Beginning with the line that contains "micrograph is of", extract each line through the end of the listing below, with no additions or omissions.

# DATA SHOWN

--------

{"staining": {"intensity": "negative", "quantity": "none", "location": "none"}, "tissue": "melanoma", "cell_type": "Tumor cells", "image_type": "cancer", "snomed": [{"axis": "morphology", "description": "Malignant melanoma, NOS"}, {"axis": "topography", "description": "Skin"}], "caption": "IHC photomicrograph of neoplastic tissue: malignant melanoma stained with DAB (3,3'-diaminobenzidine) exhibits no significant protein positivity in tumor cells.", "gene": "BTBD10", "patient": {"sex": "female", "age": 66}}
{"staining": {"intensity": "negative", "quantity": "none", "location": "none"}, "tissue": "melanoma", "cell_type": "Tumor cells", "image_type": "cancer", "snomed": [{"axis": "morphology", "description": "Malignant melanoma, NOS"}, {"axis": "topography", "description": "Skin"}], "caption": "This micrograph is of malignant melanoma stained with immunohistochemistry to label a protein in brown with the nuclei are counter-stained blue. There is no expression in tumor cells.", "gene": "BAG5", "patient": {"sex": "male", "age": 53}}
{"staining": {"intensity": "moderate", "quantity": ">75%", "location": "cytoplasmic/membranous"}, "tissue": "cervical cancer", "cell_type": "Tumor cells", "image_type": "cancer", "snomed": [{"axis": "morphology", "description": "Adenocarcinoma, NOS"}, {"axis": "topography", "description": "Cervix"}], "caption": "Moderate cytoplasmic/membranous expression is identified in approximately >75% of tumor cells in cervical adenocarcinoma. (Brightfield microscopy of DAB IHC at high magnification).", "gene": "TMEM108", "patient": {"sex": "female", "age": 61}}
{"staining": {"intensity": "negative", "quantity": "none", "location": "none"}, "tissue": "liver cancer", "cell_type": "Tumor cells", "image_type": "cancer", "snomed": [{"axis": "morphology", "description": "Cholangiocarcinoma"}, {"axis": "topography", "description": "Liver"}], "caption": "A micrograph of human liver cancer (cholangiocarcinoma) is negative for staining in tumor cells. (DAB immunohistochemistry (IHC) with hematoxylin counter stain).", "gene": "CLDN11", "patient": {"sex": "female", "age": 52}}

--------

# SOLUTION
{"staining": {"intensity": "negative", "quantity": "none", "location": "none"}, "tissue": "melanoma", "cell_type": "Tumor cells", "image_type": "cancer", "snomed": [{"axis": "morphology", "description": "Malignant melanoma, NOS"}, {"axis": "topography", "description": "Skin"}], "caption": "This micrograph is of malignant melanoma stained with immunohistochemistry to label a protein in brown with the nuclei are counter-stained blue. There is no expression in tumor cells.", "gene": "BAG5", "patient": {"sex": "male", "age": 53}}
{"staining": {"intensity": "moderate", "quantity": ">75%", "location": "cytoplasmic/membranous"}, "tissue": "cervical cancer", "cell_type": "Tumor cells", "image_type": "cancer", "snomed": [{"axis": "morphology", "description": "Adenocarcinoma, NOS"}, {"axis": "topography", "description": "Cervix"}], "caption": "Moderate cytoplasmic/membranous expression is identified in approximately >75% of tumor cells in cervical adenocarcinoma. (Brightfield microscopy of DAB IHC at high magnification).", "gene": "TMEM108", "patient": {"sex": "female", "age": 61}}
{"staining": {"intensity": "negative", "quantity": "none", "location": "none"}, "tissue": "liver cancer", "cell_type": "Tumor cells", "image_type": "cancer", "snomed": [{"axis": "morphology", "description": "Cholangiocarcinoma"}, {"axis": "topography", "description": "Liver"}], "caption": "A micrograph of human liver cancer (cholangiocarcinoma) is negative for staining in tumor cells. (DAB immunohistochemistry (IHC) with hematoxylin counter stain).", "gene": "CLDN11", "patient": {"sex": "female", "age": 52}}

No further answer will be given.